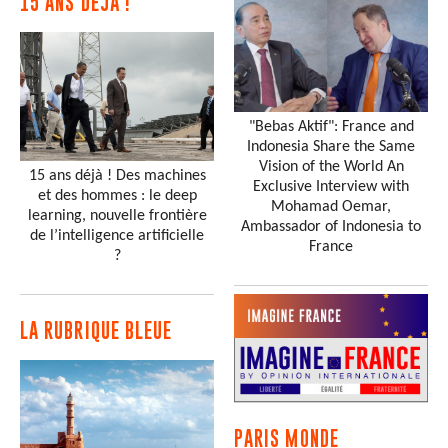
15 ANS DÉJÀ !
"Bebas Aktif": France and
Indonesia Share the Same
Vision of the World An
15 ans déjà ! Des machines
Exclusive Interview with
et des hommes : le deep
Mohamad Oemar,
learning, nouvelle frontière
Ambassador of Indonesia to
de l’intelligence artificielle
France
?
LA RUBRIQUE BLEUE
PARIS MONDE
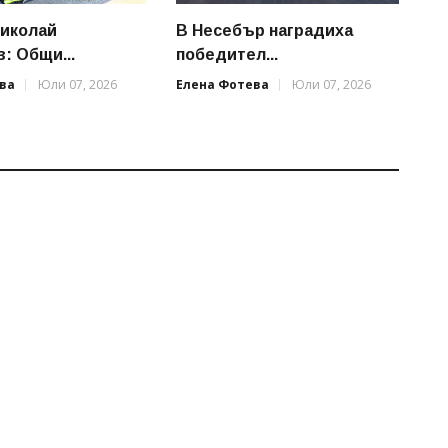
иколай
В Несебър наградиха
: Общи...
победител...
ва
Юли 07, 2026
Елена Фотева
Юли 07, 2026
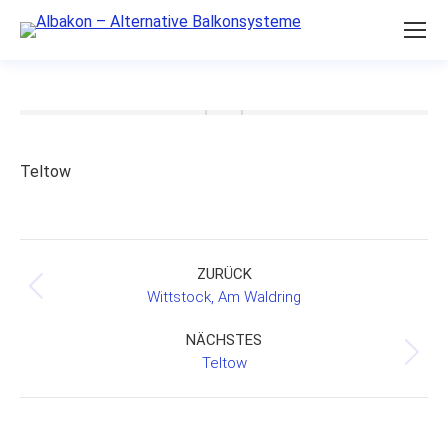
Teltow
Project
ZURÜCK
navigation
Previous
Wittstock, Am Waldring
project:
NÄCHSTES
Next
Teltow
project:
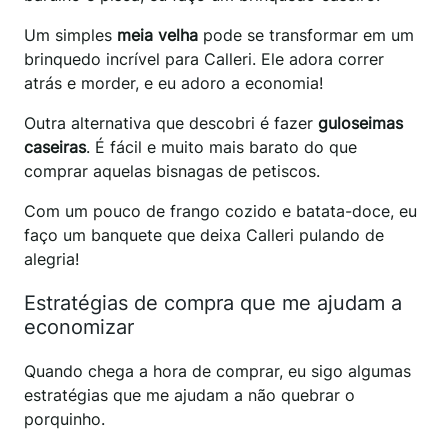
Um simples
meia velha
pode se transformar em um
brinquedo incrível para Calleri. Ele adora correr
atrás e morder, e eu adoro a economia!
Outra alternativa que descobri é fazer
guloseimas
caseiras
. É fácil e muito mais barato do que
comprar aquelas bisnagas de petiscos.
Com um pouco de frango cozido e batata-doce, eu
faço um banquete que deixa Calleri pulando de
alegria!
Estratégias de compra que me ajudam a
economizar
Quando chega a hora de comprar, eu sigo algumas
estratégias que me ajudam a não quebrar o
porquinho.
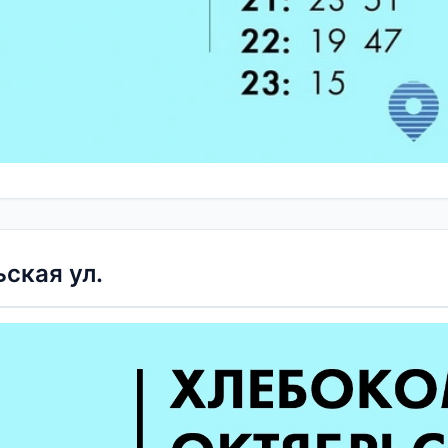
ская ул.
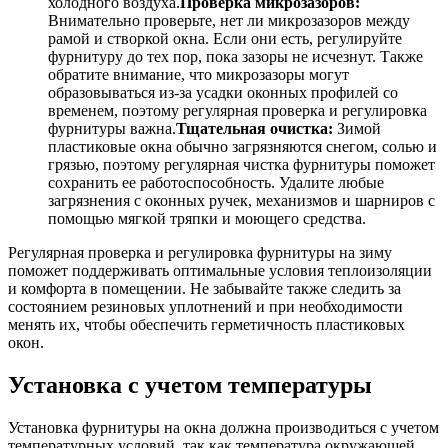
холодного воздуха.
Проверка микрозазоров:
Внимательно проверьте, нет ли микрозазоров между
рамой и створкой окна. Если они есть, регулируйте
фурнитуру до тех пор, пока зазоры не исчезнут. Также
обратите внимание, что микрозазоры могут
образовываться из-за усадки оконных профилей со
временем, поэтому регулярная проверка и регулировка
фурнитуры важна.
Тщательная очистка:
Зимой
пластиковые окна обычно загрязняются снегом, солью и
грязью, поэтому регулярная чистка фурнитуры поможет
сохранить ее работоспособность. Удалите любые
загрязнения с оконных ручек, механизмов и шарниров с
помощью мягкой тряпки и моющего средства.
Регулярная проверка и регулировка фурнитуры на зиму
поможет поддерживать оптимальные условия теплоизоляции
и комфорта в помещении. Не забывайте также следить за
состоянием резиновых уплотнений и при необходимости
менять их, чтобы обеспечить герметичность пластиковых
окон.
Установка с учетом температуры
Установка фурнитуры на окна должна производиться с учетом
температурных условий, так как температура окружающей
————
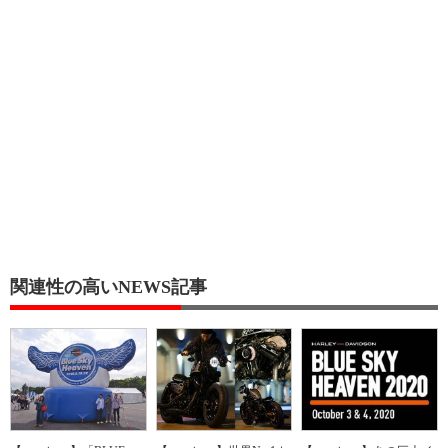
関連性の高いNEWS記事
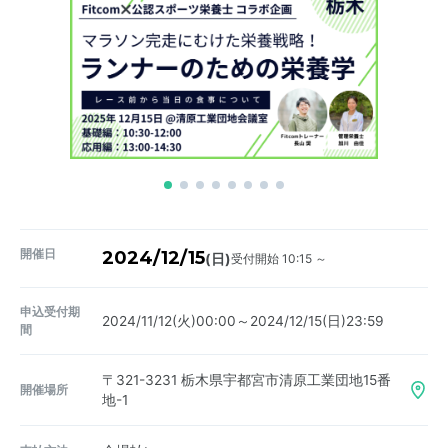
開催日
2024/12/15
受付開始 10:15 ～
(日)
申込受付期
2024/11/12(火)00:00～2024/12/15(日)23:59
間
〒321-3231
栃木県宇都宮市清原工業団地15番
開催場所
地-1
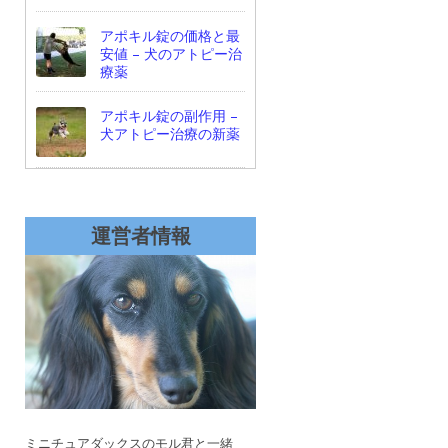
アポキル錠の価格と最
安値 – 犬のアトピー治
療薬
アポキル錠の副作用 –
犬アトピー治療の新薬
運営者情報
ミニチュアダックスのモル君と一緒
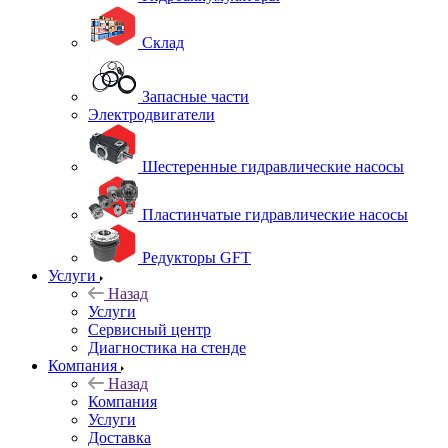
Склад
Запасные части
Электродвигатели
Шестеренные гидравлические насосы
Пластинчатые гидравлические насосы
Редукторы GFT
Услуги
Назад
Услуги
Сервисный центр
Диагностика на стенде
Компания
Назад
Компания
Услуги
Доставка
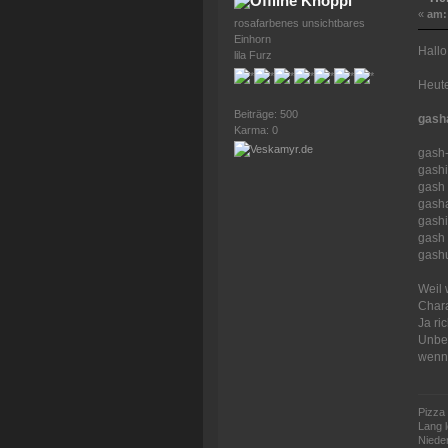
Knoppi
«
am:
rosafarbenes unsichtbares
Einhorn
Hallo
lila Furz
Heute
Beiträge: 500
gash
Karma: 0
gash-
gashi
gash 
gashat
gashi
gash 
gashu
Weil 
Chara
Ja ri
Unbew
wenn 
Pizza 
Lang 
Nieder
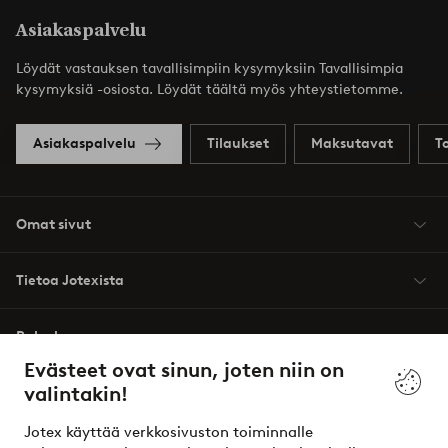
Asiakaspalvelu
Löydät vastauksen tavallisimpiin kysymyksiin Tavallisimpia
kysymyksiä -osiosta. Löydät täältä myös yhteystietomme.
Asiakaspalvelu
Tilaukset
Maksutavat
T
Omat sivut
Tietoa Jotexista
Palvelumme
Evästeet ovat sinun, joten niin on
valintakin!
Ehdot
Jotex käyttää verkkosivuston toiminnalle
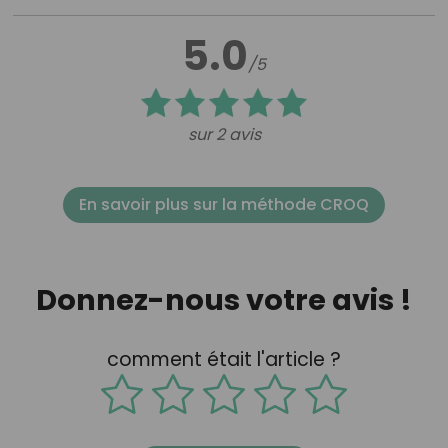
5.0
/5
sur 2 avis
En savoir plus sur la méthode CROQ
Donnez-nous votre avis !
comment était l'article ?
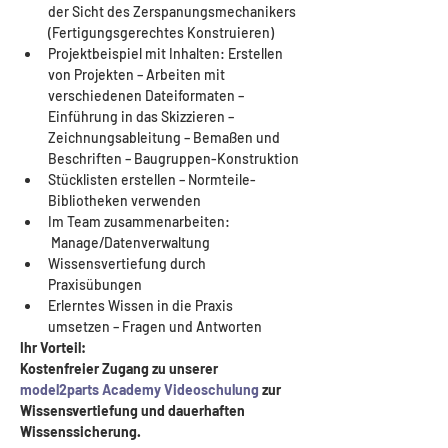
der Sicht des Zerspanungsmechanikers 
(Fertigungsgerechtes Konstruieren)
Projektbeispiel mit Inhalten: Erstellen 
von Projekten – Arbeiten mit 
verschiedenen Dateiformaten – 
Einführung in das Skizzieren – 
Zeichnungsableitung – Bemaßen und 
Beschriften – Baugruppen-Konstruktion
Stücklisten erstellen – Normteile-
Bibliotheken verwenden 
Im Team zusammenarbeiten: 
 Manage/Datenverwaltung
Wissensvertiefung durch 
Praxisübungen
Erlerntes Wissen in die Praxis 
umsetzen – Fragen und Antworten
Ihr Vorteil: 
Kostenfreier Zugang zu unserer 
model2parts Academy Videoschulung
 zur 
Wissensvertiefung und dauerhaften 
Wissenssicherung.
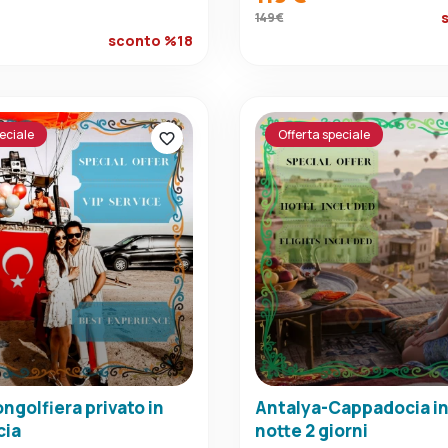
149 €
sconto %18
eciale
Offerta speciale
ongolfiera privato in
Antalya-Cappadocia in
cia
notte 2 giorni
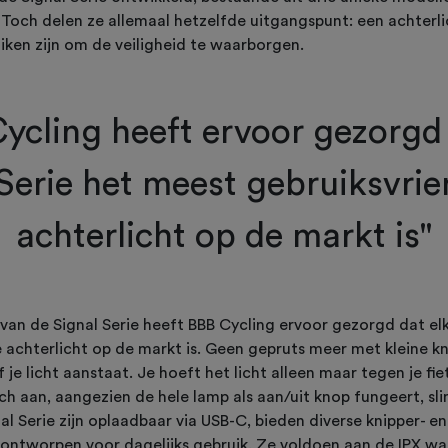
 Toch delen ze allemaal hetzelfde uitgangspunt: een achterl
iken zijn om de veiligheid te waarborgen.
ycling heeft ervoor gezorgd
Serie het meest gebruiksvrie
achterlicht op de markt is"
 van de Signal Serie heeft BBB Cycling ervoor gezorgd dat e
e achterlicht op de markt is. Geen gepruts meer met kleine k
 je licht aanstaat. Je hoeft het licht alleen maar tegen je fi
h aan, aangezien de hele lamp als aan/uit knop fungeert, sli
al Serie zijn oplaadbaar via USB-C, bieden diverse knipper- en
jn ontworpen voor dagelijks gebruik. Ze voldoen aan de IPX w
————
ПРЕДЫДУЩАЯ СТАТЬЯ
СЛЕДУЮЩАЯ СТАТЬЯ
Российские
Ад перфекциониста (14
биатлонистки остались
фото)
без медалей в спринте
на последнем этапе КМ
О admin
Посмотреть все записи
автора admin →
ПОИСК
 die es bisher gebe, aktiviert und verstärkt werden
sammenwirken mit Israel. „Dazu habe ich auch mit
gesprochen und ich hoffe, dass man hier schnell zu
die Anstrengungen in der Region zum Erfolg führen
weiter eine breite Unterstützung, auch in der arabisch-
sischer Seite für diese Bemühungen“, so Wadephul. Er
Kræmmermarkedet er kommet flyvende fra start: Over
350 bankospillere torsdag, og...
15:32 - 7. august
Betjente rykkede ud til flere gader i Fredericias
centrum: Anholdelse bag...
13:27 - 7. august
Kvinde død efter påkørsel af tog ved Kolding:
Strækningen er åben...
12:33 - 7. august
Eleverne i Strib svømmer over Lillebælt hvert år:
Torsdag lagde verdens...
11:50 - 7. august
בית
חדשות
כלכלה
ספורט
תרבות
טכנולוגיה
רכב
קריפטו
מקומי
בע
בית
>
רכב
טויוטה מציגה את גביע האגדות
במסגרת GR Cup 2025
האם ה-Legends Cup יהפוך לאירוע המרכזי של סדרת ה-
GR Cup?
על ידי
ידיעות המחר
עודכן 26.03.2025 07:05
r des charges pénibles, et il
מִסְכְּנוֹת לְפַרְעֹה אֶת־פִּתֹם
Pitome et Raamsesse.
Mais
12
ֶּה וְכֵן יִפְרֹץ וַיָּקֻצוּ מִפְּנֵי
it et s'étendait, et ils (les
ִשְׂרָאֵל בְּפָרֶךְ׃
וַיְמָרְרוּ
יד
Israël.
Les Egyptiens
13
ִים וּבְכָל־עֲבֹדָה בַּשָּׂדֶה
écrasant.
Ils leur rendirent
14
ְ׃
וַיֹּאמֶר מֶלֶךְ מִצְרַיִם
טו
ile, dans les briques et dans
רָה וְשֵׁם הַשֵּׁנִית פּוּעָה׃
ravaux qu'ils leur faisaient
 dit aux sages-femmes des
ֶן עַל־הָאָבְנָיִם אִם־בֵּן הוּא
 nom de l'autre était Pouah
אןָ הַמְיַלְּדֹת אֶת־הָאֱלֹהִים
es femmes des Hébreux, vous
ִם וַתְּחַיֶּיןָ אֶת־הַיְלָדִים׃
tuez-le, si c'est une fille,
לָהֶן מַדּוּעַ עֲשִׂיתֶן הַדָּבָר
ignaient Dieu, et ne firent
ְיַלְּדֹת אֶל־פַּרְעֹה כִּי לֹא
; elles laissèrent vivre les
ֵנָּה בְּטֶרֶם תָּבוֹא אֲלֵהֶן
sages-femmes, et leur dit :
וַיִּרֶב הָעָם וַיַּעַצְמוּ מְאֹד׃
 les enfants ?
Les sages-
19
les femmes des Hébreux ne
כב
————
## Detalles de la tarea
Reproduce sin cambios las líneas del listado que van desde la que contiene "холодного воздуха." hasta la que contiene "загрязнения с оконных", ambas incluidas.

## Respuesta al ejercicio
холодного воздуха.
Проверка микрозазоров:
Внимательно проверьте, нет ли микрозазоров между
рамой и створкой окна. Если они есть, регулируйте
фурнитуру до тех пор, пока зазоры не исчезнут. Также
обратите внимание, что микрозазоры могут
образовываться из-за усадки оконных профилей со
временем, поэтому регулярная проверка и регулировка
фурнитуры важна.
Тщательная очистка:
Зимой
пластиковые окна обычно загрязняются снегом, солью и
грязью, поэтому регулярная чистка фурнитуры поможет
сохранить ее работоспособность. Удалите любые
загрязнения с оконных ручек, механизмов и шарниров с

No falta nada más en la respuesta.